Because there were some circumstances when a man deserved to be terrified into showing a little bit of respect, and Leonard was firmly of the opinion that talking down to and imposing on a lady, regardless of her profession, was most definitely one of them. Doing so in his goddamn sickbay, to the best damned nurse in Starfleet, skipped straight over deserving and signed you up for whatever damned punishment said lady felt was owing, and he was perfectly prepared to fight anyone who thought different.

"Look at it this way," he said, while Christine sat in front of him looking tired and frustrated and wryly hopeful, and his own rather famous temper decided enough was enough. "We're the best damn ship in the fleet, aren't we? We're captained by Jim Kirk, we're crewed by the best and the bravest, and if they can't handle a bit of meanness when they're disrespectful in our sickbay, well then they ain't gonna last that long out here anyway, are they?" He smirked softly, low and slow and cold. "We're far from the worst they're gonna meet out here, and the best friends they'll ever have once the shit hits the fan, so a little bit of respect and maybe some mild terror are probably the least they owe us. Don't you think?"

She pursed her lips, her hand tightening around his for a second. And then she exhaled, a long, steadying breath, and met his eyes with a pained little smirk of her own.

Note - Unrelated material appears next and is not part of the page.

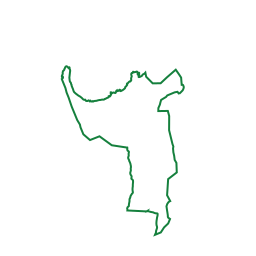 La Toc, Castries, Saint Lucia (Equal Earth projection), rotated 33°
{"feature_id": "8701671B20822148324962", "entity_name": "La Toc", "entity_type": "district", "adm_level": 2, "iso_a3": "LCA", "parent_name": "Saint Lucia", "parent_adm1": "Castries", "projection": "equal_earth", "projection_center": [-61.007, 14.009], "detail": "fine", "context": "isolated", "style": "outline", "palette": "green", "viewbox_px": 256, "rotation_deg": 33, "n_neighbors": 0, "source": "geoboundaries", "source_scale": "gbopen_adm2", "svg_char_len": 5663}
<svg xmlns="http://www.w3.org/2000/svg" viewBox="0 0 256 256"><g transform="rotate(33 128 128)"><path d="M174.0,117.2L163.7,107.5L156.0,95.5L152.1,92.0L144.2,97.3L142.6,94.7L142.0,91.0L141.2,88.8L140.5,86.4L143.0,81.2L143.2,79.3L147.7,72.7L149.8,70.7L150.9,71.1L152.1,71.3L152.5,71.4L152.3,71.4L152.8,69.4L153.2,67.4L153.3,66.9L153.3,66.3L153.3,65.9L153.1,65.0L152.9,64.2L152.6,63.5L152.4,63.2L151.8,62.7L151.4,62.4L150.8,62.0L150.0,62.0L149.8,62.2L149.5,62.5L149.1,62.0L145.1,56.8L141.5,55.2L136.3,53.1L133.1,64.2L131.0,72.7L124.4,77.1L115.3,75.1L112.4,72.1L112.2,73.3L112.1,73.8L111.7,74.3L111.4,74.8L111.2,75.7L111.3,76.4L111.0,77.2L110.5,78.0L110.4,78.2L110.0,78.9L109.6,79.2L109.3,79.4L109.0,79.3L108.9,79.0L108.8,78.6L108.8,78.1L108.7,77.8L108.1,76.9L107.6,76.1L107.3,75.7L107.1,75.7L107.0,75.9L106.9,76.0L106.9,76.3L107.0,76.6L107.4,77.0L107.5,77.3L107.5,77.7L107.3,77.9L107.1,77.9L106.8,77.6L106.3,76.9L105.8,76.4L105.5,76.0L105.0,75.8L104.5,76.0L104.4,76.1L104.0,76.7L103.7,77.0L103.3,77.4L102.9,77.8L102.5,77.8L102.0,77.9L101.7,78.1L101.8,78.3L102.0,78.7L101.9,79.3L101.5,79.6L101.2,79.9L101.2,80.1L101.2,80.6L101.6,81.4L102.2,82.0L102.4,82.1L102.9,82.5L103.1,83.0L103.2,83.6L103.5,84.4L103.8,85.1L104.6,86.0L104.7,86.3L104.7,87.1L104.6,87.7L104.0,88.0L103.7,88.9L103.6,89.4L103.5,90.3L103.3,90.7L103.0,91.2L103.1,91.6L103.2,91.9L103.6,92.1L103.8,92.2L103.8,92.9L103.7,93.9L103.5,94.7L103.4,95.2L103.5,95.5L103.7,95.8L103.8,96.4L103.6,97.1L103.2,98.4L102.8,99.3L102.6,99.7L102.4,100.0L101.9,100.9L101.5,101.2L101.2,101.2L100.5,100.7L100.5,100.4L100.4,100.4L100.2,100.4L100.0,100.6L99.9,101.0L99.9,101.5L99.6,102.2L99.2,102.7L98.9,102.9L98.6,102.9L98.4,102.7L98.2,102.5L98.0,103.0L98.1,103.7L98.2,104.1L98.4,104.7L98.4,105.4L98.1,105.7L97.6,105.8L97.4,105.8L96.7,106.0L96.3,106.4L96.0,107.0L95.6,107.2L95.3,107.2L95.0,107.2L94.6,107.2L94.4,107.3L94.1,107.5L94.3,107.9L94.4,108.0L94.7,108.5L94.9,108.6L95.0,108.5L95.4,108.3L95.5,108.7L95.6,109.4L95.7,110.6L95.6,111.4L95.3,111.7L95.0,111.8L94.7,111.6L94.5,111.9L94.6,112.1L94.9,112.5L94.9,113.0L94.6,113.5L94.3,113.9L94.0,114.3L93.7,114.8L93.3,115.6L93.1,116.0L92.9,116.2L92.7,116.3L92.4,117.2L92.2,117.4L91.9,117.6L91.7,117.8L91.4,117.9L91.3,118.0L91.1,118.1L90.8,118.3L90.4,118.7L89.8,119.3L89.5,119.6L88.9,120.0L88.5,120.4L87.6,121.3L87.1,122.0L86.6,122.4L86.5,122.6L86.3,122.8L86.1,122.9L85.6,123.2L85.5,123.3L85.1,123.7L84.8,124.0L84.6,124.5L84.4,124.7L84.2,124.6L83.9,124.6L83.8,124.9L83.7,125.1L83.1,125.6L82.6,125.7L82.3,125.8L82.2,125.7L81.8,125.6L81.7,126.3L81.6,126.5L81.3,126.5L80.7,126.2L80.4,126.2L79.9,126.3L79.7,126.7L79.3,127.4L79.0,127.6L78.7,127.7L78.6,127.8L78.4,128.0L78.2,128.1L77.4,127.9L76.7,127.6L76.5,127.8L76.3,128.0L75.9,128.1L75.7,128.2L75.5,128.3L75.2,128.4L74.3,128.3L73.2,128.0L72.6,127.9L71.6,127.8L70.5,127.7L69.9,127.8L69.1,127.8L67.8,127.8L67.1,127.7L65.4,127.6L65.0,127.5L63.6,127.3L63.4,127.2L63.0,127.1L62.9,127.0L62.4,126.7L62.0,126.5L61.8,126.3L61.0,125.6L60.9,125.5L59.9,124.8L59.7,124.7L58.6,123.9L57.7,123.3L57.6,123.2L57.4,122.8L57.1,122.5L56.7,122.4L56.3,122.0L55.7,121.5L55.3,121.1L55.0,121.0L54.1,120.8L53.3,120.0L52.7,119.3L51.9,118.3L51.5,117.9L49.4,113.7L48.8,112.5L48.6,112.0L48.2,111.3L47.7,110.8L47.5,110.6L47.3,110.4L46.9,110.2L46.7,110.1L46.5,109.9L46.3,109.6L46.2,109.5L46.1,109.2L45.9,109.1L45.7,109.4L45.7,109.5L45.8,109.7L45.8,110.0L45.6,110.2L45.2,110.0L45.1,109.9L44.9,109.8L44.7,109.7L43.9,109.7L43.5,109.6L43.1,109.7L42.9,109.7L42.7,109.8L42.5,110.1L42.3,110.5L42.3,111.0L42.3,111.5L42.4,111.8L42.5,112.2L42.5,112.5L42.5,112.8L42.6,113.2L42.6,113.4L42.8,113.7L42.8,114.1L42.8,114.4L42.8,114.7L42.7,114.8L42.6,115.1L42.5,115.4L42.7,116.3L42.9,116.9L43.0,117.1L43.4,117.5L43.7,118.1L43.8,118.3L43.8,118.5L43.9,118.8L44.0,119.2L44.0,119.5L44.1,120.1L44.3,120.6L44.5,120.8L44.7,121.0L44.8,120.9L45.0,120.5L45.1,120.4L45.4,120.5L45.6,120.6L45.8,120.8L45.9,121.0L46.1,121.3L46.1,121.5L46.1,121.9L46.0,122.3L46.0,122.5L45.9,122.7L45.8,123.0L53.7,128.5L57.2,131.7L61.6,134.8L69.1,140.7L81.1,149.0L85.8,151.3L87.8,153.3L94.0,157.6L102.7,158.8L108.6,150.5L123.8,151.3L136.2,145.7L136.3,145.6L136.9,145.4L137.5,145.1L138.0,144.8L138.4,145.2L138.7,145.9L139.3,146.7L140.1,147.2L140.7,147.2L141.5,147.3L142.0,147.9L142.3,148.8L142.5,149.2L142.6,149.3L142.9,149.8L143.4,150.4L143.7,150.9L143.9,151.7L144.1,152.5L144.7,153.3L145.6,153.9L146.5,154.4L147.0,155.0L147.9,155.5L149.3,156.5L150.3,157.5L151.2,158.4L151.9,159.4L152.2,160.2L152.5,160.7L153.5,162.0L153.9,163.2L154.2,164.2L154.9,165.2L155.8,165.8L156.7,166.2L157.3,166.5L157.8,167.4L158.3,168.5L158.7,168.8L159.8,168.9L160.7,169.2L161.1,169.8L161.6,170.4L162.2,171.6L162.9,172.9L163.8,174.3L164.5,175.8L165.2,177.0L166.2,178.3L167.1,179.2L167.3,180.0L167.3,180.5L167.1,181.1L167.2,183.6L167.8,185.3L168.0,186.8L169.2,188.7L170.3,191.4L171.2,193.0L170.8,194.8L171.1,195.9L172.2,197.0L172.4,197.5L188.9,187.9L189.3,187.2L189.3,187.5L189.6,187.2L190.4,186.7L191.4,186.4L192.5,186.1L193.5,185.7L194.2,185.4L195.2,185.0L196.3,184.9L197.6,184.5L198.5,184.0L198.9,183.8L199.2,183.7L199.5,183.8L200.1,184.6L200.6,185.7L201.1,187.2L201.7,188.5L202.5,190.3L203.2,191.6L203.8,192.6L204.5,193.5L204.9,194.0L205.4,194.4L205.9,194.8L206.3,195.3L206.7,195.8L207.0,196.7L207.2,197.5L207.4,198.2L207.6,199.0L208.1,200.0L208.5,200.7L208.6,201.7L208.7,202.4L208.8,202.9L212.4,197.7L212.4,191.7L213.7,186.2L212.8,181.4L210.6,181.3L209.8,180.8L208.9,179.5L206.8,177.1L205.7,175.9L202.9,172.7L202.3,170.4L202.3,168.4L202.7,167.1L203.2,166.3L197.4,163.1L189.5,149.0L193.1,138.7L187.6,130.9L184.5,129.3L181.8,126.1L179.3,123.7L176.9,120.6L176.1,118.8L174.0,117.2Z" fill="none" stroke="#15803d" stroke-width="2"/></g></svg>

"I think," she said slowly, "that all our patients are entitled to the best medical care Starfleet has to offer. I also think that actions have consequences, and that right now there's a man in my sickbay who needs a corrective hypospray in more than one sense, and who I will be happy to offer the assistance he deserves. Sympathetic smile and all."

And if Leonard privately thought that 'sympathetic', in this case, meant something closer to 'deeply and atavistically terrifying', well, he also suspected that was entirely the point.

"Just remember," he warned cheerfully, as she stood up and sharpened the blade of her smile into something that might give even Jim pause. "I'm the scariest, alright? I know it's only nominally my sickbay, but a CMO needs to have some pride. So I'm the crankiest, scariest bastard on this ship, we're all agreed."

She looked at him, and she smiled, and she leaned over to kiss him gently on the cheek. "That's what we tell them," she agreed, and damn if he wasn't laughing along with her.

Yeah. That was what they told them, alright. Dr. Leonard H. McCoy was a cranky bastard, and the nursing staff had the patience of saints, and when you walked into sickbay it was him you had to be scared of. Yes sirree, that's what they said.

Ah well. They were the best and brightest up here, weren't they? Surely that meant they'd learn soon enough.

And if they didn't, well. Len thought he knew just who'd show 'em different.